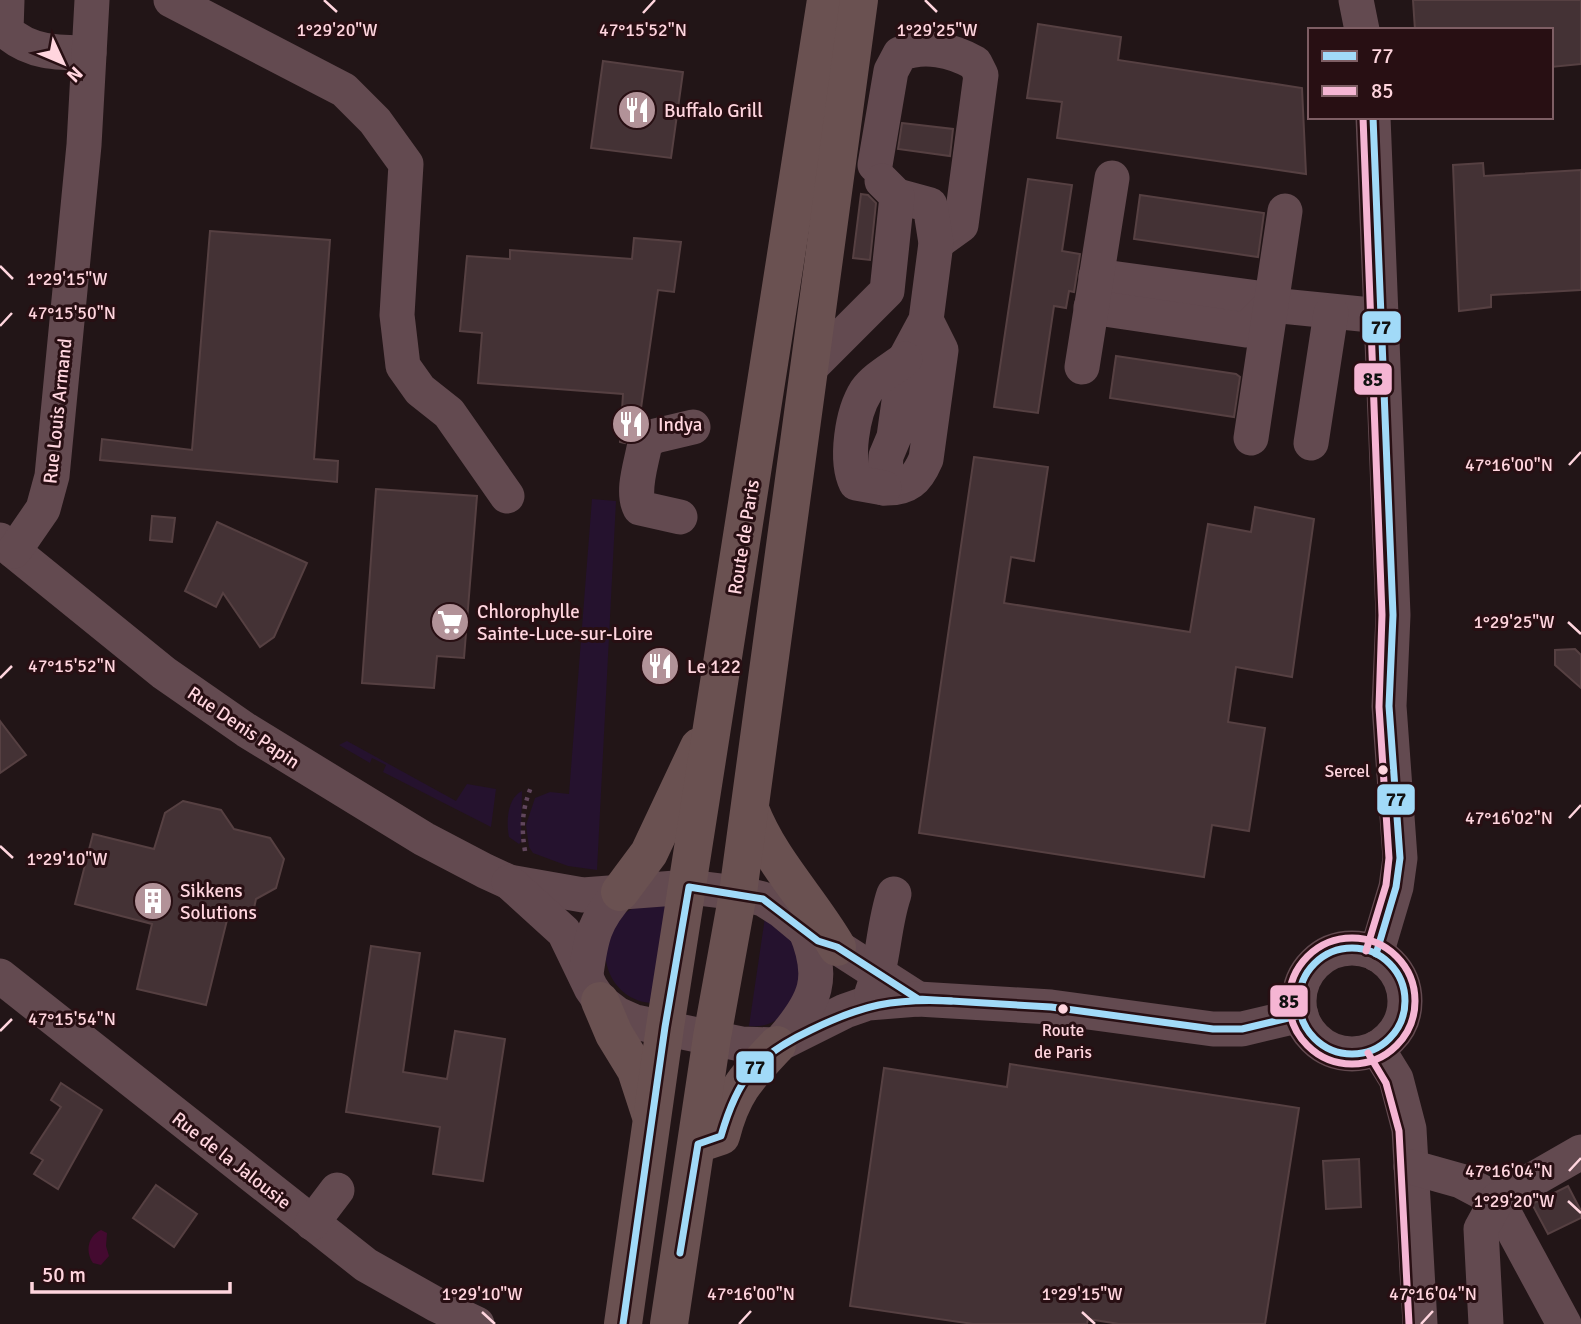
<svg xmlns="http://www.w3.org/2000/svg" width="1581" height="1324" viewBox="0 0 1581 1324" font-family="Signika,sans-serif">
<style>
.green{fill:#25122e}
.water{fill:#440a30}
.building{fill:#443235;stroke:#564042;stroke-width:2}
.lines{fill:none;stroke-linecap:round;stroke-linejoin:round}
.path{stroke:#61465c;stroke-width:4.5;stroke-dasharray:3.5 5;stroke-linecap:butt}
.minor{stroke:#634a50;stroke-width:35}
.major{stroke:#6a5151;stroke-width:38}
.bus-1-casing{stroke:#280f13;stroke-width:12}
.bus-2-casing{stroke:#280f13;stroke-width:12}
.bus-1{stroke:#a1daf8;stroke-width:7}
.bus-2{stroke:#f5b5d3;stroke-width:7}
.ticks{fill:none;stroke:#ffd5de;stroke-width:2.5}
.bus-dot{fill:#ffd5de;stroke:#280f13;stroke-width:2.5}
.labels{text-anchor:middle;stroke-width:6;stroke-linejoin:round;paint-order:stroke}
.bus-label{font-size:17px;fill:#ffd5de;stroke:#280f13;text-anchor:end}
.poi-label{font-size:19px;fill:#ffd5de;stroke:#280f13;text-anchor:start}
.street-label{font-size:19px;fill:#ffd5de;stroke:#280f13}
.ticks-label{font-size:18px;text-anchor:middle;fill:#ffd5de;stroke:#280f13;stroke-width:6;stroke-linejoin:round;paint-order:stroke}
.line-badge{stroke:#280f13;stroke-width:2.5}
.pale-badge-label{font-size:19px;text-anchor:middle;font-weight:bold;fill:#111}
</style>
<rect width="100%" height="100%" fill="#221517"/>
<g class="green">
<polygon points="592,499 616,501 597,870 568,866 533,853 529,847 526,825 535,798 550,792 569,794"/>
<polygon points="347,741 456,801 467,784 496,789 491,827 383,772 386,765 372,758 370,763 339,745"/>
<path d="M 522,791 L 521,842 L 519,844 L 509,837 C 506,822 507,798 522,791 Z"/>
<path d="M 667,905 L 652,1003 C 600,1000 588,927 634,908 C 643,904 657,905 667,905 Z"/>
<path d="M 765,917 L 790,931 L 807,979 C 792,1002 781,1030 749,1026 Z"/>
</g>
<path class="water" d="M 101,1230 L 107,1233 L 106,1246 L 109,1256 L 101,1265 L 93,1263 C 85,1251 88,1236 101,1230 Z"/>
<g class="building">
<polygon points="1413,0 1581,0 1581,64 1551,67 1551,30 1415,30"/>
<polygon points="1038,24 1121,37 1118,60 1302,88 1306,174 1057,138 1062,102 1027,98"/>
<polygon points="603,61 683,72 671,158 591,148"/>
<polygon points="902,123 953,129 950,156 898,149"/>
<polygon points="1483,163 1484,176 1581,170 1581,290 1491,295 1491,307 1459,311 1453,165"/>
<polygon points="1028,179 1072,185 1062,251 1080,254 1074,292 1069,291 1066,308 1054,306 1038,413 994,407"/>
<polygon points="861,194 868,195 876,203 870,260 853,258"/>
<polygon points="1140,195 1264,213 1258,257 1134,239"/>
<polygon points="210,231 330,240 314,459 338,461 337,482 100,460 102,439 192,450"/>
<polygon points="634,238 681,242 674,292 658,290 639,422 633,427 625,443 620,442 623,394 478,383 482,333 460,331 467,256 510,259 510,250 632,259"/>
<polygon points="1116,356 1236,374 1240,377 1234,417 1110,398"/>
<polygon points="974,457 1048,467 1034,561 1011,557 1004,603 1190,632 1208,524 1251,532 1255,507 1314,519 1292,677 1236,667 1228,722 1265,728 1249,831 1212,825 1204,877 919,833"/>
<polygon points="376,489 477,496 464,658 437,656 434,688 362,683"/>
<polygon points="152,516 175,518 172,542 150,540"/>
<polygon points="217,522 307,563 274,637 260,647 223,593 216,607 185,591"/>
<polygon points="1575,649 1581,655 1581,688 1555,665 1555,650"/>
<polygon points="0,721 26,755 0,773"/>
<polygon points="183,801 221,810 234,829 270,838 284,859 276,888 256,899 253,913 242,919 228,916 206,1005 137,989 152,924 75,904 93,834 154,849 165,813"/>
<polygon points="371,946 420,953 403,1072 447,1079 455,1031 505,1039 483,1181 433,1174 440,1127 346,1112"/>
<polygon points="1010,1064 1299,1108 1265,1324 1119,1324 1088,1319 1087,1324 973,1324 850,1306 884,1068 1007,1087"/>
<polygon points="61,1083 102,1110 58,1189 34,1174 43,1160 31,1153 61,1107 51,1100"/>
<polygon points="1359,1159 1361,1207 1326,1209 1323,1161"/>
<polygon points="156,1185 197,1214 174,1247 133,1218"/>
<polygon points="1568,1186 1581,1211 1581,1218 1548,1234 1532,1204"/>
</g>
<g class="lines">
<path class="path" d="M 525,851 C 521,827 522,810 531,787"/>
<g class="minor">
<path d="M 7,0 L 6,31 C 29,53 58,53 89,53"/>
<polyline points="171,0 344,90 375,121 406,164 397,315 403,366 420,390 449,413 507,496"/>
<polyline points="1356,0 1362,30"/>
<polyline points="1373,117 1393,615 1389,706 1400,858 1396,887 1376,954"/>
<path d="M 875,165 L 891,71 L 900,54 C 924,44 952,50 975,63 L 981,75 L 961,225 L 936,243"/>
<path d="M 897,196 L 930,205 L 936,243 L 926,320 L 905,359 L 894,437 L 886,456 L 884,488 C 908,489 917,480 926,459 L 941,350 L 926,320"/>
<polyline points="1096,276 1258,298 1271,305"/>
<polyline points="1091,307 1246,330 1271,305 1381,316"/>
<polyline points="1082,367 1112,178"/>
<polyline points="809,369 887,291 897,196 882,181"/>
<polyline points="1251,438 1285,211"/>
<polyline points="1311,443 1331,313"/>
<path d="M 884,488 L 856,483 C 845,460 852,413 866,391 C 875,378 894,368 905,359"/>
<path d="M 680,517 L 640,508 C 631,491 642,462 645,443 L 655,436 L 693,427"/>
<polyline points="0,540 164,673 246,730 424,839 485,871 509,882 583,895 689,887 738,893 763,899 782,911 818,941 837,947 918,999"/>
<polyline points="14,551 43,509 52,476 84,145 92,0"/>
<polyline points="509,882 564,932 591,988 600,1001 617,1014 635,1022 741,1044 777,1045 845,1011 868,1003 918,999 1051,1007 1213,1029 1242,1029 1301,1015"/>
<circle cx="1352" cy="1001" r="53"/>
<path d="M 586,974 C 591,937 594,921 620,892"/>
<polyline points="0,976 366,1265 437,1305 477,1324"/>
<path d="M 872,993 C 884,961 883,926 894,894"/>
<path d="M 782,1040 C 816,1001 826,978 805,929"/>
<polyline points="1377,1048 1396,1079 1409,1129 1420,1324"/>
<polyline points="1411,1167 1461,1181 1497,1200 1564,1324"/>
<polyline points="312,1223 337,1190"/>
<polyline points="1486,1324 1481,1229 1497,1200 1581,1152"/>
</g>
<g class="major">
<path d="M 750,809 C 770,861 809,899 837,947"/>
<polyline points="620,892 649,853 699,747"/>
<polyline points="600,1001 614,1034 636,1070 650,1113"/>
<path d="M 706,1141 L 721,1136 C 732,1092 747,1077 777,1045"/>
<polyline points="623,1324 665,1027 826,0"/>
<polyline points="669,1324 712,1037 738,893 859,0"/>
</g>
<defs>
<g id="bus-1">
<polyline points="1373,117 1393,615 1389,706 1400,858 1396,887 1376,954"/>
<circle cx="1352" cy="1001" r="53"/>
<path d="M 680,1253 L 698,1144 L 721,1136 C 738,1077 756,1056 811,1030 C 862,1005 894,998 951,1001"/>
<polyline points="623,1324 665,1027 689,887 763,899 818,941 837,947 918,999 1051,1007 1213,1029 1242,1029 1301,1015"/>
</g>
<g id="bus-2">
<polyline points="1363,117 1382,615 1379,707 1389,858 1386,885 1366,951"/>
<circle cx="1352" cy="1001" r="63"/>
<polyline points="1368,1053 1386,1083 1399,1131 1409,1324"/>
</g>
</defs>
<use href="#bus-1" class="bus-1-casing"/>
<use href="#bus-2" class="bus-2-casing"/>
<use href="#bus-1" class="bus-1"/>
<use href="#bus-2" class="bus-2"/>
</g>
<path class="ticks" d="M 324,0 L 337,12M 925,0 L 937,12M 643,13 L 655,0M 0,266 L 13,279M 0,326 L 12,313M 1569,465 L 1581,452M 1568,622 L 1581,634M 0,678 L 12,666M 1569,818 L 1581,805M 0,846 L 13,858M 0,1031 L 12,1019M 1569,1171 L 1581,1158M 1568,1201 L 1581,1213M 482,1312 L 495,1324M 1082,1312 L 1095,1324M 739,1324 L 751,1311M 1421,1324 L 1433,1311"/>
<defs>
<symbol id="restaurant-disc" viewBox="-11 -11 22 22"><circle r="9.5" fill="#b29298" stroke="#280f13"/><path d="M-5-6h1v4h1v-4h1v4h1v-4h1v5L-1.5 .5V6h-2V.5L-5-1ZM5-6V6H3V1.5H1.5Q1.5-4 5-6Z" fill="#fff"/></symbol>
<symbol id="supermarket-disc" viewBox="-11 -11 22 22"><circle r="9.5" fill="#b29298" stroke="#280f13"/><path d="M-6-5.5h2.5l.6 2H6L4.5 2H-2.5L-4.4-4H-6ZM-1.5 3.2a1.3 1.3 0 1 0 .1 0ZM3 3.2a1.3 1.3 0 1 0 .1 0Z" fill="#fff"/></symbol>
<symbol id="building-disc" viewBox="-11 -11 22 22"><circle r="9.5" fill="#b29298" stroke="#280f13"/><path d="M-4-6H4V6H1V3H-1V6H-4ZM-2.5-4.3h1.7v1.8h-1.7ZM.8-4.3h1.7v1.8H.8ZM-2.5-1h1.7V.8h-1.7ZM.8-1h1.7V.8H.8Z" fill="#fff"/></symbol>
</defs>
<g fill-rule="evenodd">
<use href="#restaurant-disc" x="615" y="88" width="44" height="44"/>
<use href="#restaurant-disc" x="609" y="402" width="44" height="44"/>
<use href="#supermarket-disc" x="428" y="600" width="44" height="44"/>
<use href="#restaurant-disc" x="638" y="644" width="44" height="44"/>
<use href="#building-disc" x="131" y="879" width="44" height="44"/>
</g>
<g class="bus-dot">
<circle cx="1383" cy="770" r="6"/>
<circle cx="1063" cy="1009" r="6"/>
</g>
<g class="labels">
<g class="bus-label">
<text x="1370" y="777">Sercel</text>
<text x="1063" y="1036" text-anchor="middle">Route<tspan x="1063" dy="22">de Paris</tspan></text>
</g>
<g class="poi-label">
<text x="664" y="117">Buffalo Grill</text>
<text x="658" y="431">Indya</text>
<text x="477" y="618">Chlorophylle<tspan x="477" dy="22">Sainte-Luce-sur-Loire</tspan></text>
<text x="687" y="673">Le 122</text>
<text x="180" y="897">Sikkens<tspan x="180" dy="22">Solutions</tspan></text>
</g>
<g class="street-label">
<text transform="translate(57 411) rotate(-84)" y="7">Rue Louis Armand</text>
<text transform="translate(743 537) rotate(-81)" y="7">Route de Paris</text>
<text transform="translate(244 727) rotate(34)" y="7">Rue Denis Papin</text>
<text transform="translate(232 1160) rotate(38)" y="7">Rue de la Jalousie</text>
</g>
</g>
<g class="ticks-label">
<text x="337" y="36">1°29'20"W</text>
<text x="937" y="36">1°29'25"W</text>
<text x="643" y="36">47°15'52"N</text>
<text x="67" y="285">1°29'15"W</text>
<text x="72" y="319">47°15'50"N</text>
<text x="1509" y="471">47°16'00"N</text>
<text x="1514" y="628">1°29'25"W</text>
<text x="72" y="672">47°15'52"N</text>
<text x="1509" y="824">47°16'02"N</text>
<text x="67" y="865">1°29'10"W</text>
<text x="72" y="1025">47°15'54"N</text>
<text x="1509" y="1177">47°16'04"N</text>
<text x="1514" y="1207">1°29'20"W</text>
<text x="751" y="1300">47°16'00"N</text>
<text x="1433" y="1300">47°16'04"N</text>
<text x="482" y="1300">1°29'10"W</text>
<text x="1082" y="1300">1°29'15"W</text>
</g>
<g class="line-badge">
<rect x="1361" y="310" width="41" height="34" rx="7" fill="#a1daf8"/>
<rect x="1353" y="362" width="40" height="34" rx="7" fill="#f5b5d3"/>
<rect x="1376" y="783" width="40" height="33" rx="7" fill="#a1daf8"/>
<rect x="1269" y="984" width="40" height="34" rx="7" fill="#f5b5d3"/>
<rect x="735" y="1050" width="40" height="34" rx="7" fill="#a1daf8"/>
</g>
<g class="pale-badge-label">
<text x="1381" y="334">77</text>
<text x="1373" y="386">85</text>
<text x="1396" y="806">77</text>
<text x="1289" y="1008">85</text>
<text x="755" y="1074">77</text>
</g>
<rect x="1308" y="28" width="245" height="91" fill="#280f13" stroke="#7e5e64" stroke-width="2"/>
<rect x="1322" y="51" width="35" height="10" fill="#a1daf8" stroke="#7e5e64" stroke-width="2"/>
<text x="1371" y="63" font-size="21" fill="#ffd5de">77</text>
<rect x="1322" y="86" width="35" height="10" fill="#f5b5d3" stroke="#7e5e64" stroke-width="2"/>
<text x="1371" y="98" font-size="21" fill="#ffd5de">85</text>
<g transform="translate(63 63) rotate(134)" stroke="#280f13" stroke-width="5" paint-order="stroke">
<path d="M0-5L12 26L0 18L-12 26Z" fill="#ffd5de"/>
<text y="-10" font-size="19" font-weight="bold" text-anchor="middle" fill="#ffd5de">N</text>
</g>
<path d="M32 1282v10h198v-10" fill="none" stroke="#ffd5de" stroke-width="3.5"/>
<text x="42" y="1282" font-size="21" fill="#ffd5de" stroke="#280f13" stroke-width="5" paint-order="stroke">50 m</text>
</svg>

• _Exercise description_: Tally up the lines in the data that hold the word "building". Only the total should be given.

• _Exercise response_: 4